● WHAT THIS TASK INVOLVES
When you reach the line containing "#### Reference Clock and Backup Clock", begin copying exactly, and keep going through the last line of the records below, copying nothing before it.

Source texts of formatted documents
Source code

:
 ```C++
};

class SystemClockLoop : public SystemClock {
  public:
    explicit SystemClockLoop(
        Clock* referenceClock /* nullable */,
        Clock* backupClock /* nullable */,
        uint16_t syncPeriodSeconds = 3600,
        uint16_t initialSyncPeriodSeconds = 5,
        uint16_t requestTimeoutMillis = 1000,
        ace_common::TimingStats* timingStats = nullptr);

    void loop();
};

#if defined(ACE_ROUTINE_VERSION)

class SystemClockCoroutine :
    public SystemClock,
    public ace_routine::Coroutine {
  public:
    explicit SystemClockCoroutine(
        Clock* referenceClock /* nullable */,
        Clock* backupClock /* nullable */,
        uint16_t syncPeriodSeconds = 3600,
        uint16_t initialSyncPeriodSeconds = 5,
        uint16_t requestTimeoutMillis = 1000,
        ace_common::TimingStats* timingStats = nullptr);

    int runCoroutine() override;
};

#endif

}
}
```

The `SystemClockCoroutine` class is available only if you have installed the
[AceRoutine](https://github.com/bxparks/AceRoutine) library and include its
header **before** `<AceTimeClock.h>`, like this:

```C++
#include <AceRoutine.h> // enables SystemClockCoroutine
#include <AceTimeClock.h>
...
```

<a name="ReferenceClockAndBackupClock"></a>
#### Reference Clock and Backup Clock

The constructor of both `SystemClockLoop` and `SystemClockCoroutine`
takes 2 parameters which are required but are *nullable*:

● WRITTEN ANSWER
#### Reference Clock and Backup Clock

The constructor of both `SystemClockLoop` and `SystemClockCoroutine`
takes 2 parameters which are required but are *nullable*:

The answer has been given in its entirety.